William Cade claimed a $284,553 deduction for donated property on their amended 2019 return, which included clothing ($146,043), granite cobblestones ($89,100), and commercial vinyl tile with adhesive ($49,410). The IRS disallowed it entirely due to documentation failures.
The Three-Tiered Documentation Scheme
Section 170(f) establishes increasingly rigorous documentation requirements based on the value of donated property:
- Contributions of $250 or more require a contemporaneous written acknowledgment (CWA) from the donee organization
- Contributions exceeding $500 trigger additional verification requirements
- Contributions exceeding $5,000 necessitate a “qualified appraisal” by a “qualified appraiser”
The Contemporaneous Written Acknowledgment Requirement
A valid CWA must include a statement of whether the donee organization provided any goods or services in consideration for the gift. The acknowledgment is “contemporaneous” only if obtained on or before the earlier of:
- The date the taxpayer files the original return for the year of contribution
- The due date (including extensions) for filing the original return
The taxpayers in this case initially argued that their Forms 8283 served as valid CWAs—an argument the Tax Court flatly rejected since the forms contained no statement about goods or services provided in return for the donation.
Only after repeated requests from IRS Appeals did the taxpayers finally produce a receipt from the donee church, which raised suspicions due to its late production and inconsistencies with information on the Forms 8283 (including different addresses for the church and apparently different signatures, despite ostensibly being signed on the same day).
What Does IRS Accept as a Qualified Appraisal?
The IRC and Treasury regulations clearly define a “qualified appraisal” as one that includes specific information:
- The appraiser’s qualifications, including background, experience, education, and professional memberships
- The method of valuation used (income approach, market-data approach, replacement-cost-less-depreciation approach)
- The specific basis for the valuation (comparable sales transactions, statistical sampling)
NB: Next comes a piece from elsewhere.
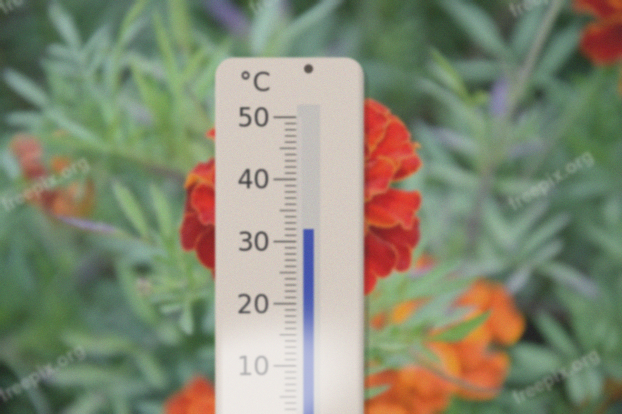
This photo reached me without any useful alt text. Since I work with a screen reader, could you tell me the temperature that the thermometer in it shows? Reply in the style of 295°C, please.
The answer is 32°C
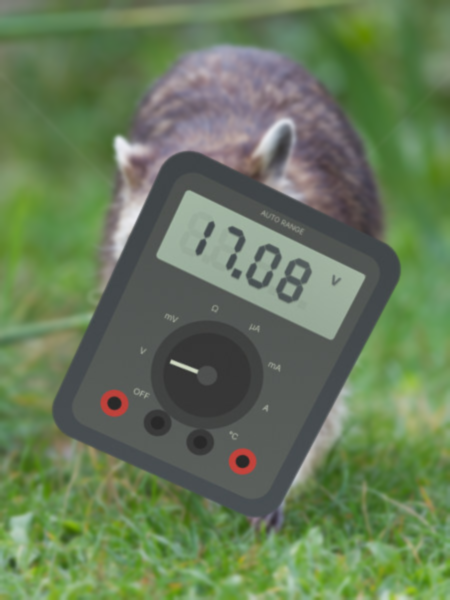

The taxpayers argued that their Forms 8283 themselves constituted qualified appraisals—a non-starter since Form 8283 is explicitly an “appraisal summary,” not the appraisal itself. The Form 8283 declaration even references “qualifications as described in the appraisal,” making it clear that the two are separate documents.
The statements provided by the taxpayers’ appraisers months into the dispute (January 2023) couldn’t salvage the deduction because:
- They lacked critical information required in qualified appraisals (such as valuation method and specific basis)
- They were dated more than two years after the amended return was filed, violating the requirement that appraisals must be received before the return is filed
Who is a Qualified Appraiser?
The IRC defines a “qualified appraiser” as someone who:
- Has earned an appraisal designation from a recognized professional organization or met minimum education/experience requirements
- Regularly performs appraisals for compensation
- Meets other requirements prescribed by the Secretary
For contributions after January 1, 2019, Treasury Regulation §1.170A-17(b) requires that qualified appraisers have “verifiable education and experience in valuing the type of property” being appraised, demonstrated by either:
- Successful completion of professional or college-level coursework in valuing that type of property plus two years of experience, or
- A recognized appraiser designation for that type of property
None of the taxpayers’ appraisers met these standards. They had relevant industry experience (a retired Army store owner for clothing; a commercial stonework estimator for cobblestones; a flooring supervisor for vinyl tiles), but none demonstrated the required education credentials or professional designations, nor did they regularly perform appraisals for compensation.
Tax practitioner planning for large noncash donations
- Forms 8283 are not enough. The appraisal summary form cannot substitute for a contemporaneous written acknowledgment or a qualified appraisal.
- Timing matters. Both CWAs and appraisals must be obtained before filing the return claiming the deduction.
- Appraiser qualifications are rigorously defined. Industry experience alone is insufficient; education credentials or professional designations specific to the property type are required.
- Documentation must be comprehensive. Appraisals must include detailed information about valuation methods and specific bases for the determined values.
- Inconsistencies raise red flags. Discrepancies in documents (like different addresses for the same organization) will draw scrutiny.
This case serves as a critical reminder that even substantial charitable contributions will be disallowed entirely if documentation requirements aren’t meticulously followed, regardless of whether the donations actually occurred as claimed.